After 25 years in operation and digging its way out of the heavy political backlash of the early “human cockfighting” days, the UFC finally made it to the White House. But in less than a month when Woodley and Till throw the opening punches at one another in their scheduled fight at UFC 228, Covington will no longer be a champion of any sort.

As fellow Sherdog contributor Jacob Debets outlined in a recent article, the ties between Donald Trump and the UFC are longstanding. Trump supported White and the UFC long before it became popular to do so and MMA became the hot new investment or camera opportunity for A-list celebrities. As a simple matter of honoring that well-established backing, wouldn’t it have made more sense to make this photo op under less dubious circumstances?

Out of the list of great American champions to fight under the banner, the UFC choose to put the most illegitimate of belt holders in this spotlight. Even the now-former flyweight boss Demetrious Johnson expressed a willingness to meet with President Trump if the opportunity were to arise, when asked at UFC 227’s media day. If the concern was not promoting an upcoming pay-per-view showcase but simply to put a sitting champion next to a sitting president for a few pictures to show that mixed martial arts is a reputable sport, then putting a true champion in that picture makes the most sense. How about a celebration of Daniel Cormier’s historic dual division takeover? Or showing off wholesome full-time first responder Stipe Miocic when he faced foreign-born opponents in his pre-DC defenses?

If the goal was to have pictures of a popular UFC fighter in the White House, there were plenty of other options that would have made more sense.

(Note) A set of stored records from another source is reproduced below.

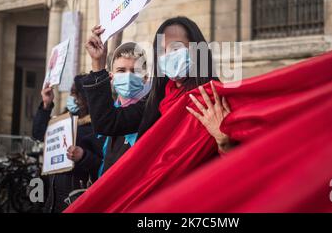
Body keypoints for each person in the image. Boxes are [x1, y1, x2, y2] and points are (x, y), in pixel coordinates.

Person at [84, 16, 235, 154]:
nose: (169, 56)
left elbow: (238, 166)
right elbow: (107, 123)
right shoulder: (157, 100)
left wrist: (224, 142)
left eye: (176, 48)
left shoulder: (214, 99)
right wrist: (98, 63)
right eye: (162, 51)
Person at [32, 74, 103, 213]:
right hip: (53, 199)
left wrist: (83, 156)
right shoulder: (64, 121)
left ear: (85, 97)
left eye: (75, 93)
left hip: (74, 198)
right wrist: (46, 105)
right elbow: (38, 134)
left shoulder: (97, 127)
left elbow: (102, 165)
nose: (71, 97)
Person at [97, 42, 150, 176]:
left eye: (135, 71)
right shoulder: (108, 114)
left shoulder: (151, 113)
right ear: (111, 77)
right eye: (121, 70)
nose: (128, 76)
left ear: (145, 77)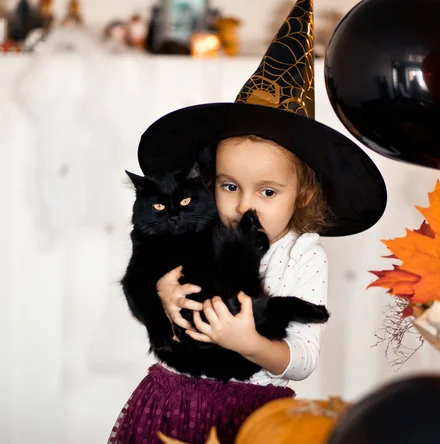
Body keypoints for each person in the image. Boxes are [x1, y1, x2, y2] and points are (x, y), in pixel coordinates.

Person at [108, 1, 387, 443]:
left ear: (304, 194)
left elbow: (302, 359)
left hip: (254, 419)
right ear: (209, 182)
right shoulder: (196, 229)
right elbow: (146, 285)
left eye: (268, 191)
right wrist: (160, 293)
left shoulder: (303, 256)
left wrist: (249, 343)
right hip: (173, 400)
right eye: (230, 186)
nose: (245, 207)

For example, why not have Donald Cerrone, a fan favorite who has publically supported Trump? Maybe former middleweight titlist Chris Weidman, who was vocal in endorsement of Mr. Trump during the 2016 campaign? What about pioneering women’s bantamweight fighter Miesha Tate, who had done the same? Perhaps even a group of fighters following the tragic mass shooting in Las Vegas last fall, as an act of solidarity and a show of support for the promotion’s home?

The point is there were plenty of other options. A White House visit has been a validating moment for high-level athletes as far back as 1924, when the Washington Senators met with President Calvin Coolidge after winning the World Series. This has been a long time coming for the sport of MMA. Unfortunately, that moment that could have been meaningful, even if you fall on the other side of the political spectrum. That moment could have come sooner. Imagine if Woodley had been allowed to meet then-President Barack Obama after winning the belt at UFC 201. A Ferguson, Missouri, native being welcomed into the Oval Office with the backdrop of the national headlines behind his hometown’s police force while the company made good on the marketability of an African-American champion. Perhaps it would have been appropriate for Anthony Pettis to put his presidential picture next to his Wheaties box.

The UFC squandered an amazing opportunity in several ways. They have jeopardized one of the easiest rivalries to promote as a main event in recent history. They took what could have been a marquee moment for the sport and wasted it for discernable reason. They have promoted a belt that will fall victim to a Thanos finger snap in a matter of days. And in the everlasting effort to gain the eyeballs of the casual fan, they failed to take advantage of that brief moment that MMA left its isolated bubble.